= LISTA DE EXERCÍCIOS =
a: No texto sobre a cobertura midiática de tragédias, quantos jovens morreram no incêndio da boate Kiss?
b: Por favor, troque "mídia" por "imprensa" e escreva de novo a passagem do texto sobre a cobertura midiática de tragédias que vai de "O jornalismo de" até "sofrimento que puder.".
─── TRECHO ───
Tuesday, 24 de December de 2024 ISSN 1519-7670 - Ano 24 - nº 1319

Jornalismo ou a arte do grotesco?

O que há em comum entre tragédias como o deslizamento no morro do Bumba, o massacre na escola em Realengo e o incêndio em Santa Maria? A grotesca cobertura midiática. Sensacionalista, sedenta por sangue, louca pelo melodrama, desesperada pelo furo que normalmente consiste em imagens degradantes, cenas de humilhação, desespero e a miséria humana.

O jornalismo de verdade costuma ficar em segundo lugar. Isto quando sequer transparece nas páginas que oscilam entre pingar sangue ou verter torrentes de lágrimas colhidas a dedo para criar um quadro melodramático desnecessário e vergonhoso. A mídia busca respostas fáceis e quando não as encontra repete a história até ser possível encontrar uma brecha para fabricar suas próprias verdades. Não importa se a tragédia está acontecendo ou se é o aniversário dela – de 1, 10 ou mesmo 100 anos: o relevante é apenas espremer todo o sofrimento que puder.

Imagens de corpos carbonizados ou machucados, closes vergonhosos de pessoas sentindo a imensa dor da perda, vídeos com o momento exato de uma execução, a insistência nas perguntas-clichê nos momentos de maior dor de familiares ou mesmo vítimas: “Como você está se sentindo?”, “O que você pensa disso ou daquilo?”, “Qual a sensação?”

Direitos humanos

Sensação, sentimentos ou ideias que, infelizmente, a mídia não tem. A falta de originalidade e o amálgama geral do prazer pelo grotesco permeiam a imprensa brasileira. Quem em sã consciência acredita que mostrar os corpos de centenas de vítimas de uma tragédia é, de fato, jornalismo? Quem acredita que assediar parentes de vítimas em seu momento de dor é fazer jornalismo investigativo? O jornalismo brasileiro despe-se de humanidade seja para noticiar chacinas contra jovens negros das periferias de São Paulo, seja para “denunciar” massacres contra populações indígenas ou sem terras, ou para noticiar e cobrir tragédias de grandes proporções como o incêndio na boate Kiss, em Santa Maria (RS), que causou a morte de mais de 230 jovens.
─── MATERIAL FORNECIDO ───
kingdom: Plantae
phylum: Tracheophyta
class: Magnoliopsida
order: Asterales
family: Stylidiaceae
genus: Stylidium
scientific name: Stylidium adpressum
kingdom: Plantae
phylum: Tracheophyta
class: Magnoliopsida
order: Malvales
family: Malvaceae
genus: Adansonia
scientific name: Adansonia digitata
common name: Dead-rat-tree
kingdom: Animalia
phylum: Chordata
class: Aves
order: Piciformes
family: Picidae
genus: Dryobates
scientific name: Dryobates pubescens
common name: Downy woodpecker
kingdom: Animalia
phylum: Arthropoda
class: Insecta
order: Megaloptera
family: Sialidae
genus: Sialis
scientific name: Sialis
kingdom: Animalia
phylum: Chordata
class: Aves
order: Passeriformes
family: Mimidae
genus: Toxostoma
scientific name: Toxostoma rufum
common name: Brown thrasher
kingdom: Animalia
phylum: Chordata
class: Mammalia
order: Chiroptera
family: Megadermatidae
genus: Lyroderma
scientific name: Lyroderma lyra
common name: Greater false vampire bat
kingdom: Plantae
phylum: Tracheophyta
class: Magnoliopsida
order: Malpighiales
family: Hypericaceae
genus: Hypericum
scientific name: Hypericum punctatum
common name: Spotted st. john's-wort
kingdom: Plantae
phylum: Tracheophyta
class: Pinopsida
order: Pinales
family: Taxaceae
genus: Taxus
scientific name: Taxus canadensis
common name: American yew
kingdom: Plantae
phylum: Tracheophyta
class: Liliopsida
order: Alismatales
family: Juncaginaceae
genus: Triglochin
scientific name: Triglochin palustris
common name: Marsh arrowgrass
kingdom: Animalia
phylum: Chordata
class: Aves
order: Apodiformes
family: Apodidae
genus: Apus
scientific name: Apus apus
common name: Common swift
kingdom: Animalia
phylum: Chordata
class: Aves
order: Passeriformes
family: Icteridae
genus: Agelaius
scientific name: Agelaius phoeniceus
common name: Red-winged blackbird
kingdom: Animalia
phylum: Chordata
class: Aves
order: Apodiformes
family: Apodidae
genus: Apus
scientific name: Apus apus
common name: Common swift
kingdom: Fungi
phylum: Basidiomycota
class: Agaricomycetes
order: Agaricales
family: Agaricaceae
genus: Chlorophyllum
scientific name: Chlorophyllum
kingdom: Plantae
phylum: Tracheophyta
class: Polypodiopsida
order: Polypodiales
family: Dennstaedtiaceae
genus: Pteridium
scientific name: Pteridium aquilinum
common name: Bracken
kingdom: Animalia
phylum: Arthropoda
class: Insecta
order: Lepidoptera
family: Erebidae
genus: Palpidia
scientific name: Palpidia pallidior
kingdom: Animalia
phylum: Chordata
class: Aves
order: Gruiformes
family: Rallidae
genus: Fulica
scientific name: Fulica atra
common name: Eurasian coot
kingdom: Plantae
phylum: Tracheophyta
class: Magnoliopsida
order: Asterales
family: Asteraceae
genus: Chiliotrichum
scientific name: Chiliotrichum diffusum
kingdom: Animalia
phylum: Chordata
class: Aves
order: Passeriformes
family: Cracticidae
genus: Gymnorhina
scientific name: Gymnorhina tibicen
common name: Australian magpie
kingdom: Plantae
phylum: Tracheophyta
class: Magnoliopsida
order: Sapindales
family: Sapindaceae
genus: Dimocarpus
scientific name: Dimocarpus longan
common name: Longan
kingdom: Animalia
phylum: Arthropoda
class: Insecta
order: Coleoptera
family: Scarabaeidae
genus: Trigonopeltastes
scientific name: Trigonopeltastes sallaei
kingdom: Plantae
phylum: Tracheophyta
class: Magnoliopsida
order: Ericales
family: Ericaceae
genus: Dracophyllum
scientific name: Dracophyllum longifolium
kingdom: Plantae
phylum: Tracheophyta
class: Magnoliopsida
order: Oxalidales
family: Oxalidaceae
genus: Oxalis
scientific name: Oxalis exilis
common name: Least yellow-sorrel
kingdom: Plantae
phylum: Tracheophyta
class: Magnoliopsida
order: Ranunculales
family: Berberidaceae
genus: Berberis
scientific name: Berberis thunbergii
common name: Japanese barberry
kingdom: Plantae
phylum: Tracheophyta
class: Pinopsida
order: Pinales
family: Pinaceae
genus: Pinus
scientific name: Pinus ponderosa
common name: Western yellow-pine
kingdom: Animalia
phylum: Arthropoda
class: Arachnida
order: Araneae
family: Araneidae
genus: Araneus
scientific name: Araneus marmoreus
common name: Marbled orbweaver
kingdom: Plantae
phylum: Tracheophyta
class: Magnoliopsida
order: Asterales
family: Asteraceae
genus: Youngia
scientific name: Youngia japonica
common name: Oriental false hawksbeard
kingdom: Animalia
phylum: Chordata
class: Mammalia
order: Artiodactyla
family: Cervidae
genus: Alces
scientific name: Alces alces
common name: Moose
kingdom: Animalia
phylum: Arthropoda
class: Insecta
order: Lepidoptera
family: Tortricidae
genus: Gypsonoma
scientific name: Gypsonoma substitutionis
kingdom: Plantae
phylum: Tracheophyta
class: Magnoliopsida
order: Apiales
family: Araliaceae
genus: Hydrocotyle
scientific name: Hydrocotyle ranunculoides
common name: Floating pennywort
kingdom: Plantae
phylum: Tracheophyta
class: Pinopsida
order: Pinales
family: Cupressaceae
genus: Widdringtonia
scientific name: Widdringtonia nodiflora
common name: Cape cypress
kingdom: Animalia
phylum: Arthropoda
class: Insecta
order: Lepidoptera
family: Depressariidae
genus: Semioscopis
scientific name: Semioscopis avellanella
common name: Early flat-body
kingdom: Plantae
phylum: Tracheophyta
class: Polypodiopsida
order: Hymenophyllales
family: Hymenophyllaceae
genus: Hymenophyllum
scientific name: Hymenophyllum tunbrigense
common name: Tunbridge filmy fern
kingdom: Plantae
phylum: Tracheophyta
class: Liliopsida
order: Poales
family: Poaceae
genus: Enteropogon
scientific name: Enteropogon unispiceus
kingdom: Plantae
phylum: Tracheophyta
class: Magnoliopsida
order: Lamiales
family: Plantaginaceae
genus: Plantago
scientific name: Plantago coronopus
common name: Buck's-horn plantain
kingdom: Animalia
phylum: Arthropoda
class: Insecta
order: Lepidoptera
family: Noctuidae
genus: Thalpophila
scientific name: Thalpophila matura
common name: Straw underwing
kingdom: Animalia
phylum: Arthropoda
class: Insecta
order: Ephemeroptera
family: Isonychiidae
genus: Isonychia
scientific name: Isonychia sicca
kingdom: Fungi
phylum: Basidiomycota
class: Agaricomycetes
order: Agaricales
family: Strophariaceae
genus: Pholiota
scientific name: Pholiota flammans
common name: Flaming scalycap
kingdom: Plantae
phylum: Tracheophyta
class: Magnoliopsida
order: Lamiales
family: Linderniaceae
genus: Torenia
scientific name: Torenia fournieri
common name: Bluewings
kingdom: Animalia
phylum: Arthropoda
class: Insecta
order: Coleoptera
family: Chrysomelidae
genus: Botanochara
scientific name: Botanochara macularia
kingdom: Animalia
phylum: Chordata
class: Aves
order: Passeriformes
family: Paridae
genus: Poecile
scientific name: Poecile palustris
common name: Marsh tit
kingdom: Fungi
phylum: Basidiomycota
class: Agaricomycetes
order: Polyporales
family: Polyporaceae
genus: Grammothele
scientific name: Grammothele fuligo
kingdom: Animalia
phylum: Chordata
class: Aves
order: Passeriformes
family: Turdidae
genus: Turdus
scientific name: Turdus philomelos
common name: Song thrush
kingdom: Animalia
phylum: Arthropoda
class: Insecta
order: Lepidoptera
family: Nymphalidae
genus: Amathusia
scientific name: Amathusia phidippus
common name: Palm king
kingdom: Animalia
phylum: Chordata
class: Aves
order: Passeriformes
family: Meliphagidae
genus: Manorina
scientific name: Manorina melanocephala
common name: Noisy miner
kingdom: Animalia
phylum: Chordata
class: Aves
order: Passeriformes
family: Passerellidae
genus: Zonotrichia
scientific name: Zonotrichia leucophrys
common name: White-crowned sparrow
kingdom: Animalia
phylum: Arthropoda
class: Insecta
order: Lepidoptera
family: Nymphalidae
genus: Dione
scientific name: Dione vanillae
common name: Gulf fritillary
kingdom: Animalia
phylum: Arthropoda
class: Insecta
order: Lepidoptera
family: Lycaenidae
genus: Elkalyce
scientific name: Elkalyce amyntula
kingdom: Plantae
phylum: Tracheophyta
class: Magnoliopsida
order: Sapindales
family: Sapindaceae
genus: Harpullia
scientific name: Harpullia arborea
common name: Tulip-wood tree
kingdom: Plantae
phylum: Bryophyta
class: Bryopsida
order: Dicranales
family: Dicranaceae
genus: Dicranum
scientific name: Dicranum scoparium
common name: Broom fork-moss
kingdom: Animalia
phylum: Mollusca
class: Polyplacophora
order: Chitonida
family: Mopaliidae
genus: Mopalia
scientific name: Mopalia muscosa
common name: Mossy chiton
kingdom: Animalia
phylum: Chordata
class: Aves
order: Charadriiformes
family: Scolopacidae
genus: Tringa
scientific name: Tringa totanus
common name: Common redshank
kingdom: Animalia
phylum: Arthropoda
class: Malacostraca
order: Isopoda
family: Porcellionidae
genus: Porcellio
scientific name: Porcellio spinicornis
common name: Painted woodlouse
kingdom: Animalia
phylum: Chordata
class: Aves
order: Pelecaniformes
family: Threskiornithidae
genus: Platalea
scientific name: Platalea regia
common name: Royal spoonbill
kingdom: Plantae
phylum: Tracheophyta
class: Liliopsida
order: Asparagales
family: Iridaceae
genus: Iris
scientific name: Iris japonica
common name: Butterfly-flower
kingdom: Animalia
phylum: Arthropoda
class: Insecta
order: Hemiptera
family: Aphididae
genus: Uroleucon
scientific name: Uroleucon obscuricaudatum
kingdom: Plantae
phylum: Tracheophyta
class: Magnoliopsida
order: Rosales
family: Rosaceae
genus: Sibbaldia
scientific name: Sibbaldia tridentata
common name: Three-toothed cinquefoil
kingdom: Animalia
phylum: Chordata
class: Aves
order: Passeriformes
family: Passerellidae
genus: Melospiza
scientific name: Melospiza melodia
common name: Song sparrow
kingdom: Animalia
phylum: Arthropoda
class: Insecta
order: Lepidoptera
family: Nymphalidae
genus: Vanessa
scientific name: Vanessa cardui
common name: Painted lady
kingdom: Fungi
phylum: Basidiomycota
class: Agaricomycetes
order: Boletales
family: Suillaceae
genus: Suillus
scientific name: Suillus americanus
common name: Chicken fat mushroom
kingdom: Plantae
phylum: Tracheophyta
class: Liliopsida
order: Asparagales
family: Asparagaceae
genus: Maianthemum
───
= RESPOSTAS =
a: Mais de 230 jovens.

b:
O jornalismo de verdade costuma ficar em segundo lugar. Isto quando sequer transparece nas páginas que oscilam entre pingar sangue ou verter torrentes de lágrimas colhidas a dedo para criar um quadro melodramático desnecessário e vergonhoso. A imprensa busca respostas fáceis e quando não as encontra repete a história até ser possível encontrar uma brecha para fabricar suas próprias verdades. Não importa se a tragédia está acontecendo ou se é o aniversário dela – de 1, 10 ou mesmo 100 anos: o relevante é apenas espremer todo o sofrimento que puder.